Your refusal not to take up the challenge will let anyone assume that you do not see a chance for yourself to get close to 1/10th of our speed.
I can't remember sarcasm ever being a successful reply to facts.
Please continue writing books.
We write software.
"Pointer tables in an object database are something different".
We do not use pointer *tables* to load members of objects. We use direct *pointers* from objects to members with one single indirection for transactional purposes. Performance for navigation stays flat-out-exactly-the-same, no matter how many objects there are.
Relational databases usually do not provide this feature to achieve the o-so-admired logical independance. Feel free to use a product with redundant physical pointers to try to beat the results of my challenge.
So you have finallly read the blog entry, congratulations. Please, tell us why you can't implement a logical relational data model with your superior physical pointer model. Why do you have to sell an obsolete logical model with your implementation? And don't forget to also explain why we should throw away decades of data management theory, just because _you_ can't implement it right. And no, I can't either, but I'm not the database vendor here. I'm blaming you for selling me obsolute stuff and unlike so many others you have met, I can see when you are waving your hand.
Hehe, the usual Rosenberger response. Well tested and works every time, eh?
You are talking about theoretical implementations. I am talking about implementations that are available today.
You are saying that my database theory is bad. I am saying that your practical implementation of an O-R mapper naturally has to be slow for member lookup because it is commonly run on systems that do not supply physical pointers.
You say I am an idiot.
I say your product will work worse than ours.
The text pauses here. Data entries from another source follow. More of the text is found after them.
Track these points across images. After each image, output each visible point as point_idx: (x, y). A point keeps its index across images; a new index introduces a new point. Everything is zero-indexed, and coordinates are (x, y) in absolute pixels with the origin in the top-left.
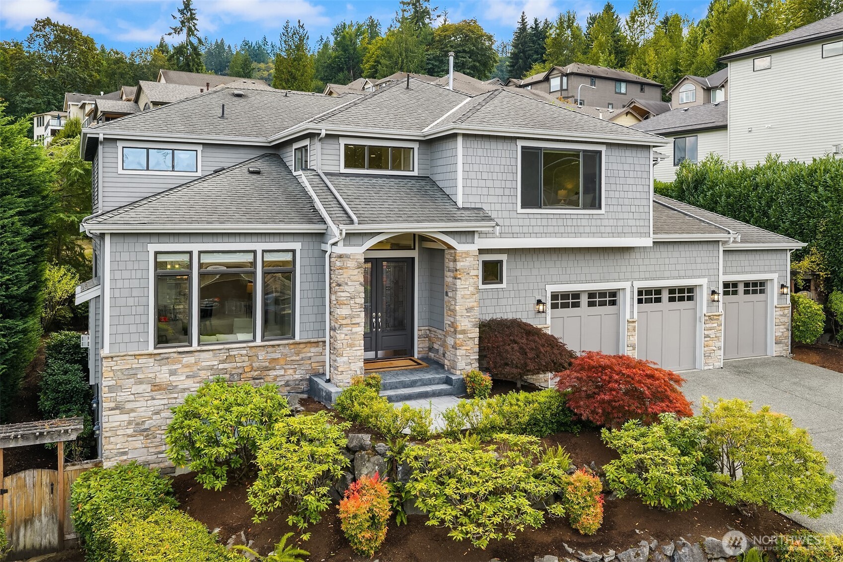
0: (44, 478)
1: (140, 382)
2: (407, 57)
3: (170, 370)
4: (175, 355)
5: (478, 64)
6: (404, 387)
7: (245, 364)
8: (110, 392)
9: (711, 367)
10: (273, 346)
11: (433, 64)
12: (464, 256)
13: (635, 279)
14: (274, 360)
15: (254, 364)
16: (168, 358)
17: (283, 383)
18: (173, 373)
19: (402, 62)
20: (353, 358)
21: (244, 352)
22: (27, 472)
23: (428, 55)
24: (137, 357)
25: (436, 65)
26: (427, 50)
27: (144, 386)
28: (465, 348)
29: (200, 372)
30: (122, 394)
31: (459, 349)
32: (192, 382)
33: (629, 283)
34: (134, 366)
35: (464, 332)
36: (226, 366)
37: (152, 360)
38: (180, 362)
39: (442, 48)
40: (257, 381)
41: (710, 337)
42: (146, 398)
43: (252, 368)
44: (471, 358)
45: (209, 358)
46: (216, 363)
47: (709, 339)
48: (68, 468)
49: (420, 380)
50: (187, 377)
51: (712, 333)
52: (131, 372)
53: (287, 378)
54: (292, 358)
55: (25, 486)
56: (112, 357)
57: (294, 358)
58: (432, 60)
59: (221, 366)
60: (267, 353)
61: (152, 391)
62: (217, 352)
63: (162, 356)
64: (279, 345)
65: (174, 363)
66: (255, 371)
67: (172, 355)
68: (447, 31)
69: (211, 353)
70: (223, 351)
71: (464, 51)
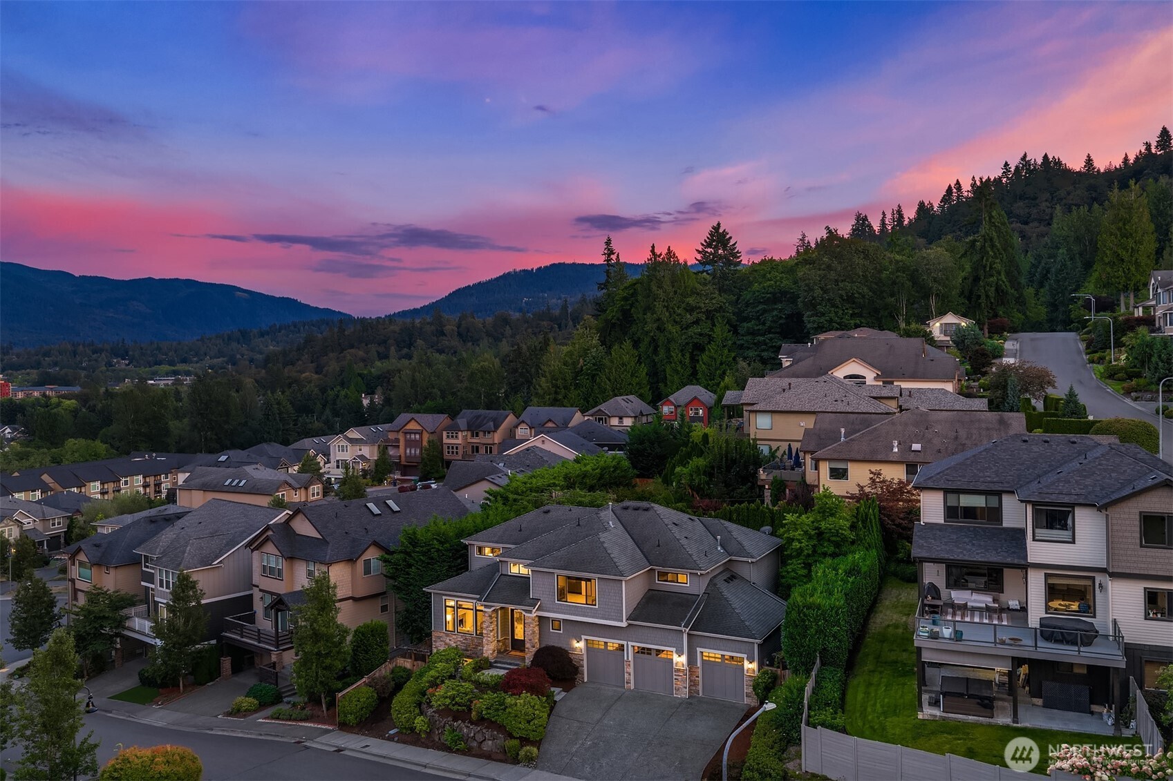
3: (449, 639)
7: (470, 642)
8: (433, 642)
9: (680, 696)
10: (478, 637)
13: (630, 641)
14: (477, 642)
16: (449, 635)
21: (471, 638)
24: (441, 632)
27: (441, 643)
28: (529, 655)
29: (458, 641)
30: (436, 644)
32: (454, 644)
33: (626, 642)
35: (528, 648)
36: (464, 641)
37: (444, 635)
38: (452, 637)
40: (474, 649)
42: (442, 647)
45: (460, 638)
47: (678, 681)
51: (680, 678)
52: (439, 637)
53: (480, 650)
56: (435, 631)
61: (444, 645)
62: (462, 636)
66: (474, 645)
70: (465, 636)
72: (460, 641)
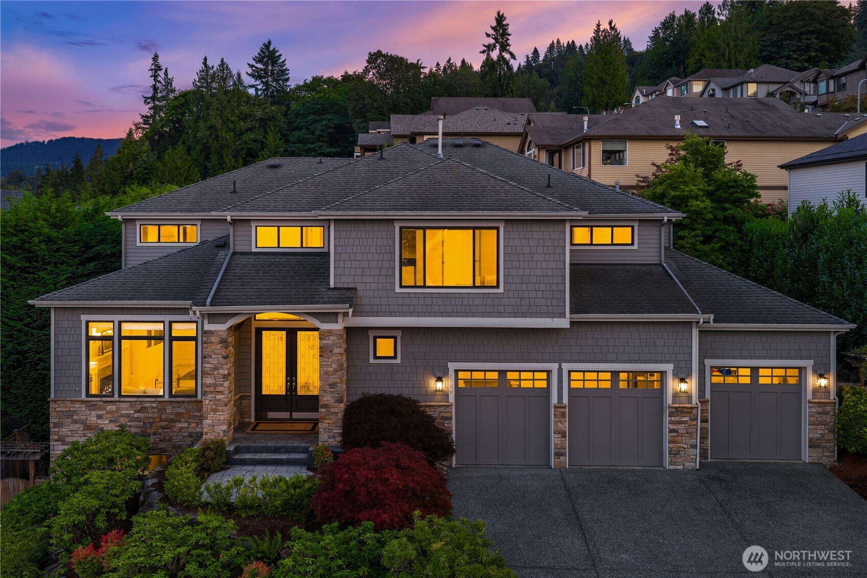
0: (21, 485)
1: (76, 422)
2: (736, 46)
3: (97, 415)
4: (101, 403)
5: (827, 45)
6: (268, 452)
7: (155, 415)
8: (54, 427)
9: (680, 467)
10: (178, 402)
11: (769, 51)
12: (326, 334)
13: (565, 361)
14: (178, 414)
15: (163, 416)
16: (95, 405)
17: (186, 434)
18: (99, 417)
19: (730, 53)
20: (217, 421)
21: (155, 405)
22: (10, 479)
23: (765, 41)
24: (74, 402)
25: (774, 52)
26: (763, 36)
27: (78, 426)
28: (328, 421)
29: (120, 418)
30: (63, 430)
31: (321, 422)
32: (113, 426)
33: (556, 365)
34: (71, 409)
35: (326, 406)
36: (141, 415)
37: (84, 406)
38: (105, 409)
39: (781, 32)
40: (165, 430)
41: (677, 432)
42: (80, 435)
43: (161, 419)
44: (334, 431)
45: (127, 408)
46: (132, 412)
47: (675, 434)
48: (37, 480)
49: (284, 447)
50: (110, 421)
51: (681, 428)
52: (69, 414)
53: (190, 430)
54: (195, 414)
55: (9, 488)
56: (56, 401)
57: (196, 414)
58: (769, 46)
59: (136, 415)
60: (174, 407)
61: (84, 429)
62: (133, 403)
63: (92, 403)
64: (183, 402)
65: (100, 408)
66: (164, 421)
67: (98, 403)
68: (788, 11)
69: (128, 404)
70: (138, 403)
71: (809, 32)
72: (128, 416)
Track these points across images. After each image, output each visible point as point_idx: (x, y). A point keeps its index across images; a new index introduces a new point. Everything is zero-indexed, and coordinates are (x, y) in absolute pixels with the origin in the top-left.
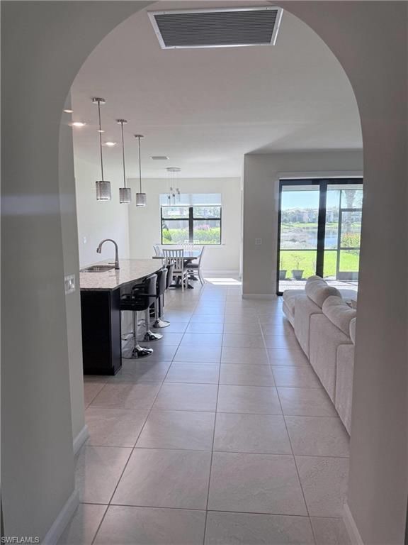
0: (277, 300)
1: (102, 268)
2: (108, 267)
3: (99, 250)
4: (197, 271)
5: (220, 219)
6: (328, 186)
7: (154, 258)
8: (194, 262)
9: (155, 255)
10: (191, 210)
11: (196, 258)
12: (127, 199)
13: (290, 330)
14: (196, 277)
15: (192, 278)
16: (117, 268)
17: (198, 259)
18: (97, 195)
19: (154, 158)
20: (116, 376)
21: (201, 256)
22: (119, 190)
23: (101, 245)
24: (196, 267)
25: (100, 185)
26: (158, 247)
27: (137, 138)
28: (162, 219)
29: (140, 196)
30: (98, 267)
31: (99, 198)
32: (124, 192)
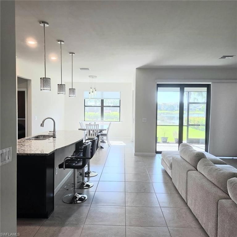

We may both be perfectly right.
I am not saying that it is not possible to add physical pointers to a relational system but hardly any product does it. Information would just be redundant. A system with physical pointers will naturally faster, do we agree on that?
Another question:
If one uses Hibernate as it is and all the mappings that it uses. If one only uses criteria queries as in chapter 12 of your documentation. What would be the advantage of having a relational database in the back?
In practice?
Consider this table:
location (
name varchar(50),
location_id int, parent_location_id int,
hier_level int,
traversal_order int)
hier_level is a non-normalized column. It stores the level in the hierarchy. traversal_order is also calculated. It is the natural hierarchial ordering if you were to display all items as a list.
We created the following table:
location_family (
ancestor_id int, descendant_id int)
This can be entirely created from existing location data. This number of records in this table is the square of the number of records in 'location'. (size is a downside)
Now we can do extremely complex hierarchical queries w/o stored procedures and w/o proprietary features of one SQL product. Of course, some sort of routine must be run to populate the non-normalized columns and location_family.
Example: Get location 100 and all of its children:
select * from location
where location_id in (select descendant_id from location_family where ancestor_id=100)
order by traversal_order;
http://dev.mysql.com/tech-resources/articles/hierarchical-data.html
Why do we need getRight(), getLeft(), and etc. in NodeInfo class (latest version of CaveatEmptor)? Java 'contract' should not depend on a low-level table design.
What is 'Thread' - I don't know yet, please help.
Simply implement writeObject() and readObject() and get easily 'Object database'; sample: Lucene, Nutch.
What about different types of concurrency strategy, tolerance, and (indeed) performance comparable to BIOS HDD block update?
For instance, look at Oracle as a specific type of an optimized for small objects 'FileSystem' (forget SQL). UNIX/Windows are not optimized for small objects, each 100-byte file needs 8k (16k, etc.) block on a hard-drive! Can you update 8k block on a harddrive using writeObject() (just 100 contigious bytes to update)?
Are we reinventing the wheel?
BTW, we can externalize everything to Oracle etc. (forget SQL!), we are not limited by Windows/UNIX file system to read/write Java objects.
Performance comparisons look wrong. Each tool has a specific area to be applied...